Peer laughed. "First contact?" They've observed these insects in microscopic detail since the days they were single-celled algae. Everything about them is known already: their biology, their language, their culture. It's all in the central library. These "aliens" have evolved on a microscope slide. There are no surprises in store."

"Except how they respond to us."

"Us? Nobody responds to us."

Kate gave him a poisonous look. "How they respond to the Elysians."

Peer thought it over. "I expect someone knows all about that, too. Someone must have modeled the reaction of Lambertian "society" to finding out that they're nothing but an experiment in artificial life."

An Elysian presenting as a tall, thin young man took the stage. Durham introduced him as Dominic Repetto. Peer had given up trying to keep track of the proliferating dynasties long ago, but he thought the name was a recent addition; he certainly couldn't recall a Repetto being involved in Autoverse studies when he'd had a passion for the subject himself.

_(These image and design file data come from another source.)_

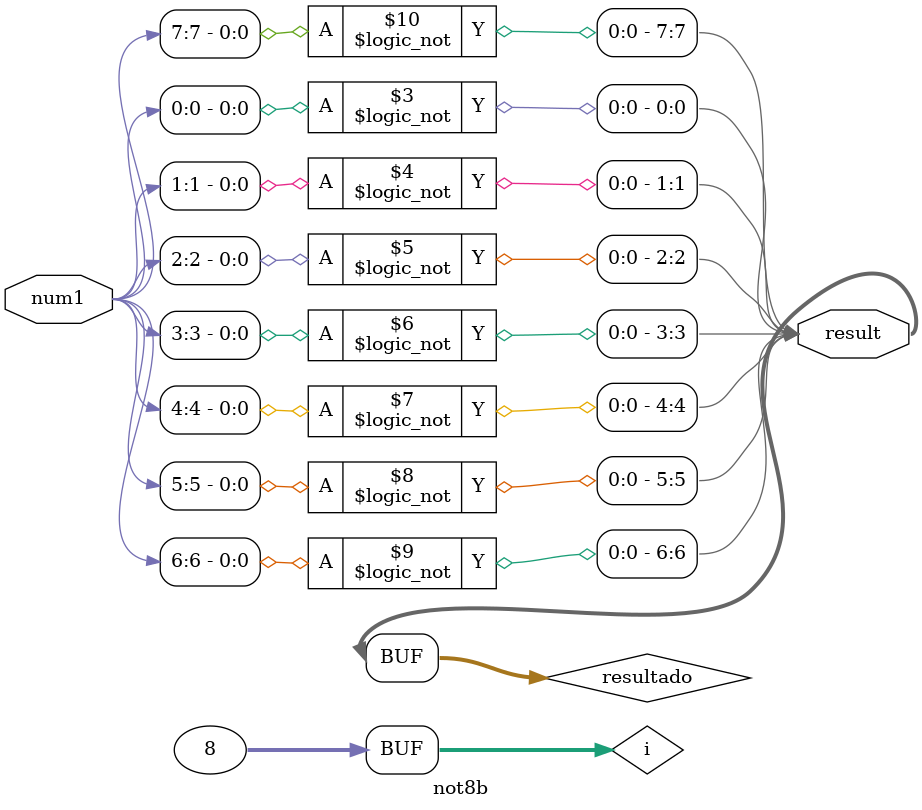
<source format=v>
`timescale 1ps/1ps

module not8b(output reg[7:0] result, input wire[7:0] num1);
  integer i;
  reg[7:0] resultado;
  always @(*) begin
    resultado = 8'b0;
    for (i = 0; i < 8; i++) begin
      resultado[i] = !num1[i];
    end
    result = resultado;
  end
endmodule
</source>
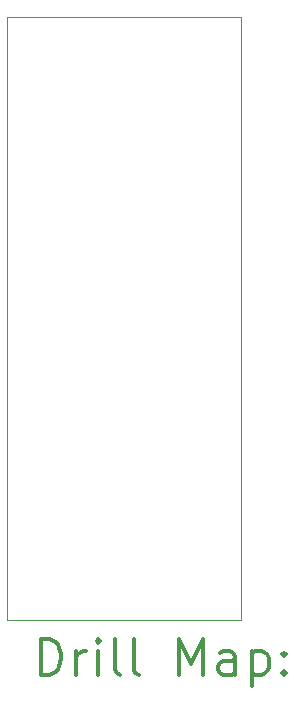
<source format=gbr>
%FSLAX45Y45*%
G04 Gerber Fmt 4.5, Leading zero omitted, Abs format (unit mm)*
G04 Created by KiCad (PCBNEW (5.1.2)-1) date 2020-03-13 04:35:33*
%MOMM*%
%LPD*%
G04 APERTURE LIST*
%ADD10C,0.010000*%
%ADD11C,0.200000*%
%ADD12C,0.300000*%
G04 APERTURE END LIST*
D10*
X7772400Y-4927600D02*
X7772400Y-10033000D01*
X9753600Y-10033000D02*
X7772400Y-10033000D01*
X9753600Y-4927600D02*
X9753600Y-10033000D01*
X7772400Y-4927600D02*
X9753600Y-4927600D01*
D11*
D12*
X8058328Y-10499214D02*
X8058328Y-10199214D01*
X8129757Y-10199214D01*
X8172614Y-10213500D01*
X8201186Y-10242072D01*
X8215471Y-10270643D01*
X8229757Y-10327786D01*
X8229757Y-10370643D01*
X8215471Y-10427786D01*
X8201186Y-10456357D01*
X8172614Y-10484929D01*
X8129757Y-10499214D01*
X8058328Y-10499214D01*
X8358328Y-10499214D02*
X8358328Y-10299214D01*
X8358328Y-10356357D02*
X8372614Y-10327786D01*
X8386900Y-10313500D01*
X8415471Y-10299214D01*
X8444043Y-10299214D01*
X8544043Y-10499214D02*
X8544043Y-10299214D01*
X8544043Y-10199214D02*
X8529757Y-10213500D01*
X8544043Y-10227786D01*
X8558328Y-10213500D01*
X8544043Y-10199214D01*
X8544043Y-10227786D01*
X8729757Y-10499214D02*
X8701186Y-10484929D01*
X8686900Y-10456357D01*
X8686900Y-10199214D01*
X8886900Y-10499214D02*
X8858328Y-10484929D01*
X8844043Y-10456357D01*
X8844043Y-10199214D01*
X9229757Y-10499214D02*
X9229757Y-10199214D01*
X9329757Y-10413500D01*
X9429757Y-10199214D01*
X9429757Y-10499214D01*
X9701186Y-10499214D02*
X9701186Y-10342072D01*
X9686900Y-10313500D01*
X9658328Y-10299214D01*
X9601186Y-10299214D01*
X9572614Y-10313500D01*
X9701186Y-10484929D02*
X9672614Y-10499214D01*
X9601186Y-10499214D01*
X9572614Y-10484929D01*
X9558328Y-10456357D01*
X9558328Y-10427786D01*
X9572614Y-10399214D01*
X9601186Y-10384929D01*
X9672614Y-10384929D01*
X9701186Y-10370643D01*
X9844043Y-10299214D02*
X9844043Y-10599214D01*
X9844043Y-10313500D02*
X9872614Y-10299214D01*
X9929757Y-10299214D01*
X9958328Y-10313500D01*
X9972614Y-10327786D01*
X9986900Y-10356357D01*
X9986900Y-10442072D01*
X9972614Y-10470643D01*
X9958328Y-10484929D01*
X9929757Y-10499214D01*
X9872614Y-10499214D01*
X9844043Y-10484929D01*
X10115471Y-10470643D02*
X10129757Y-10484929D01*
X10115471Y-10499214D01*
X10101186Y-10484929D01*
X10115471Y-10470643D01*
X10115471Y-10499214D01*
X10115471Y-10313500D02*
X10129757Y-10327786D01*
X10115471Y-10342072D01*
X10101186Y-10327786D01*
X10115471Y-10313500D01*
X10115471Y-10342072D01*
M02*

</source>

Repetto addressed the meeting. "It's my belief that the Lambertians now possess the conceptual framework they need to comprehend our existence, and to make sense of our role in their cosmology. It's true that they lack artificial computers -- but their whole language of ideas is based on representations of the world around them in the form of numerical models. These models were originally variations on a few genetically hardwired themes -- maps of terrain showing food sources, algorithms for predicting predator behavior -- but the modern Lambertians have evolved the skill of generating and testing whole new classes of models, in a way that's as innate to them as language skills were to the earliest humans. A team of Lambertians can 'speak' and 'judge' a mathematical description of population dynamics in the mites they herd for food, as easily as prelaunch humans could construct or comprehend a simple sentence.